### EXERCISE:
Reproduce every line of the material below verbatim, in the same order, changing nothing.

### Element location listings:

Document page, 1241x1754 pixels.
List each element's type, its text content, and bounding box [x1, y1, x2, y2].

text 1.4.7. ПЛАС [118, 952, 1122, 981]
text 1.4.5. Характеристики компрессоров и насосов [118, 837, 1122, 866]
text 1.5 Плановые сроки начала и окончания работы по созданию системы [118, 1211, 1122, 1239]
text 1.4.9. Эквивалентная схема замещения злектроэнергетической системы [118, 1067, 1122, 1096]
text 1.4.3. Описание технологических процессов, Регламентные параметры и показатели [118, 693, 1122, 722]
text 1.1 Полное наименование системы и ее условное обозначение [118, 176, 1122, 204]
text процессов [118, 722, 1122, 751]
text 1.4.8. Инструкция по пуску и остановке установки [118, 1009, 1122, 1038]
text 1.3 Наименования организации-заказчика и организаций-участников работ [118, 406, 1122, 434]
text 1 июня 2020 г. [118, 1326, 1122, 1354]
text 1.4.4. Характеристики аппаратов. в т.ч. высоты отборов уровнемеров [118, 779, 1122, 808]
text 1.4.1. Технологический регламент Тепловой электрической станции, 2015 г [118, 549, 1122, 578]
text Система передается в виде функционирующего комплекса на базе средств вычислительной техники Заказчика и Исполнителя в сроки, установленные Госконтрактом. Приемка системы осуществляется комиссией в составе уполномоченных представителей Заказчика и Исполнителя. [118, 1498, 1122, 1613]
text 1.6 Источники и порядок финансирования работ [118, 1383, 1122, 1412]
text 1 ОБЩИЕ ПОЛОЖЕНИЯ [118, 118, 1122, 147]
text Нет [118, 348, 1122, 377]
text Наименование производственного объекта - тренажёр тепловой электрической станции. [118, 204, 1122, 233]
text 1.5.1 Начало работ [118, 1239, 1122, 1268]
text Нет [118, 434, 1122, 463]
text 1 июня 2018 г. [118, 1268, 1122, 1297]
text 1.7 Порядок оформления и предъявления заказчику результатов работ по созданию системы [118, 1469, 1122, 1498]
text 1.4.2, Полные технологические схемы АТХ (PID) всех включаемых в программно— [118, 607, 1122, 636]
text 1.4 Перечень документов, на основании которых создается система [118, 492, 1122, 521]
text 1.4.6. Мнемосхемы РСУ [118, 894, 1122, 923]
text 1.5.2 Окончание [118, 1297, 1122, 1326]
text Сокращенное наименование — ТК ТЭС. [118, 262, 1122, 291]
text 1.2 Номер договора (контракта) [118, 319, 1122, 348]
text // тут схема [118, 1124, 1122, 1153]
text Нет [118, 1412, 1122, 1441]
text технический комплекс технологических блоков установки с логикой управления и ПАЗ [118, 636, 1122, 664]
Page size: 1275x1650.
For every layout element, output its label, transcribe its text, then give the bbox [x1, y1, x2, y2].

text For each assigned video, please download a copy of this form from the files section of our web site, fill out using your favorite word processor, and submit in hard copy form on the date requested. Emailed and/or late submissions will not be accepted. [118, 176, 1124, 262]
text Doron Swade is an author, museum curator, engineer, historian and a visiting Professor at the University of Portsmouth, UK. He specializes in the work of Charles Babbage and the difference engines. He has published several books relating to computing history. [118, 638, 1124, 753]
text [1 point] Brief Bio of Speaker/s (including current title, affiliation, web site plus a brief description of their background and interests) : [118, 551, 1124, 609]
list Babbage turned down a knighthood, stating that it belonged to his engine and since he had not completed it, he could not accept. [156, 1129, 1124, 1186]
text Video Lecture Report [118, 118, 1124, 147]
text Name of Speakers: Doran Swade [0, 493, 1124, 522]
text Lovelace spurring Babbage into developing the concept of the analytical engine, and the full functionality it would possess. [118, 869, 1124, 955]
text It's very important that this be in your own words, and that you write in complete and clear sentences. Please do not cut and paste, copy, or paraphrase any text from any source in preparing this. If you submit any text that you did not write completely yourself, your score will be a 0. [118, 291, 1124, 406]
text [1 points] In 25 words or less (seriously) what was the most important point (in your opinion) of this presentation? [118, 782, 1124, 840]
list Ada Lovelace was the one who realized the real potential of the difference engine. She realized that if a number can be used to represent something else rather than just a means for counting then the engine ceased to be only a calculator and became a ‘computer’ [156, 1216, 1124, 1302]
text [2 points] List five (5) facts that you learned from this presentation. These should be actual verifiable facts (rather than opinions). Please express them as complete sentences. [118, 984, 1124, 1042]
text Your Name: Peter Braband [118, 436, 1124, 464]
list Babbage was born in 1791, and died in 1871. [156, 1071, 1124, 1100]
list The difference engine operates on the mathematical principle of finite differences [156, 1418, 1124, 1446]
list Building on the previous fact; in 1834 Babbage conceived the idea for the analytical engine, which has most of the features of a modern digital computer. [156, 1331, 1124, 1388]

### ANSWER TO THE TASK:
Document page, 1241x1754 pixels.
List each element's type, its text content, and bounding box [x1, y1, x2, y2].

text 1.4.7. ПЛАС [118, 952, 1122, 981]
text 1.4.5. Характеристики компрессоров и насосов [118, 837, 1122, 866]
text 1.5 Плановые сроки начала и окончания работы по созданию системы [118, 1211, 1122, 1239]
text 1.4.9. Эквивалентная схема замещения злектроэнергетической системы [118, 1067, 1122, 1096]
text 1.4.3. Описание технологических процессов, Регламентные параметры и показатели [118, 693, 1122, 722]
text 1.1 Полное наименование системы и ее условное обозначение [118, 176, 1122, 204]
text процессов [118, 722, 1122, 751]
text 1.4.8. Инструкция по пуску и остановке установки [118, 1009, 1122, 1038]
text 1.3 Наименования организации-заказчика и организаций-участников работ [118, 406, 1122, 434]
text 1 июня 2020 г. [118, 1326, 1122, 1354]
text 1.4.4. Характеристики аппаратов. в т.ч. высоты отборов уровнемеров [118, 779, 1122, 808]
text 1.4.1. Технологический регламент Тепловой электрической станции, 2015 г [118, 549, 1122, 578]
text Система передается в виде функционирующего комплекса на базе средств вычислительной техники Заказчика и Исполнителя в сроки, установленные Госконтрактом. Приемка системы осуществляется комиссией в составе уполномоченных представителей Заказчика и Исполнителя. [118, 1498, 1122, 1613]
text 1.6 Источники и порядок финансирования работ [118, 1383, 1122, 1412]
text 1 ОБЩИЕ ПОЛОЖЕНИЯ [118, 118, 1122, 147]
text Нет [118, 348, 1122, 377]
text Наименование производственного объекта - тренажёр тепловой электрической станции. [118, 204, 1122, 233]
text 1.5.1 Начало работ [118, 1239, 1122, 1268]
text Нет [118, 434, 1122, 463]
text 1 июня 2018 г. [118, 1268, 1122, 1297]
text 1.7 Порядок оформления и предъявления заказчику результатов работ по созданию системы [118, 1469, 1122, 1498]
text 1.4.2, Полные технологические схемы АТХ (PID) всех включаемых в программно— [118, 607, 1122, 636]
text 1.4 Перечень документов, на основании которых создается система [118, 492, 1122, 521]
text 1.4.6. Мнемосхемы РСУ [118, 894, 1122, 923]
text 1.5.2 Окончание [118, 1297, 1122, 1326]
text Сокращенное наименование — ТК ТЭС. [118, 262, 1122, 291]
text 1.2 Номер договора (контракта) [118, 319, 1122, 348]
text // тут схема [118, 1124, 1122, 1153]
text Нет [118, 1412, 1122, 1441]
text технический комплекс технологических блоков установки с логикой управления и ПАЗ [118, 636, 1122, 664]
Page size: 1275x1650.
For every layout element, output its label, transcribe its text, then give the bbox [x1, y1, x2, y2].

text For each assigned video, please download a copy of this form from the files section of our web site, fill out using your favorite word processor, and submit in hard copy form on the date requested. Emailed and/or late submissions will not be accepted. [118, 176, 1124, 262]
text Doron Swade is an author, museum curator, engineer, historian and a visiting Professor at the University of Portsmouth, UK. He specializes in the work of Charles Babbage and the difference engines. He has published several books relating to computing history. [118, 638, 1124, 753]
text [1 point] Brief Bio of Speaker/s (including current title, affiliation, web site plus a brief description of their background and interests) : [118, 551, 1124, 609]
list Babbage turned down a knighthood, stating that it belonged to his engine and since he had not completed it, he could not accept. [156, 1129, 1124, 1186]
text Video Lecture Report [118, 118, 1124, 147]
text Name of Speakers: Doran Swade [0, 493, 1124, 522]
text Lovelace spurring Babbage into developing the concept of the analytical engine, and the full functionality it would possess. [118, 869, 1124, 955]
text It's very important that this be in your own words, and that you write in complete and clear sentences. Please do not cut and paste, copy, or paraphrase any text from any source in preparing this. If you submit any text that you did not write completely yourself, your score will be a 0. [118, 291, 1124, 406]
text [1 points] In 25 words or less (seriously) what was the most important point (in your opinion) of this presentation? [118, 782, 1124, 840]
list Ada Lovelace was the one who realized the real potential of the difference engine. She realized that if a number can be used to represent something else rather than just a means for counting then the engine ceased to be only a calculator and became a ‘computer’ [156, 1216, 1124, 1302]
text [2 points] List five (5) facts that you learned from this presentation. These should be actual verifiable facts (rather than opinions). Please express them as complete sentences. [118, 984, 1124, 1042]
text Your Name: Peter Braband [118, 436, 1124, 464]
list Babbage was born in 1791, and died in 1871. [156, 1071, 1124, 1100]
list The difference engine operates on the mathematical principle of finite differences [156, 1418, 1124, 1446]
list Building on the previous fact; in 1834 Babbage conceived the idea for the analytical engine, which has most of the features of a modern digital computer. [156, 1331, 1124, 1388]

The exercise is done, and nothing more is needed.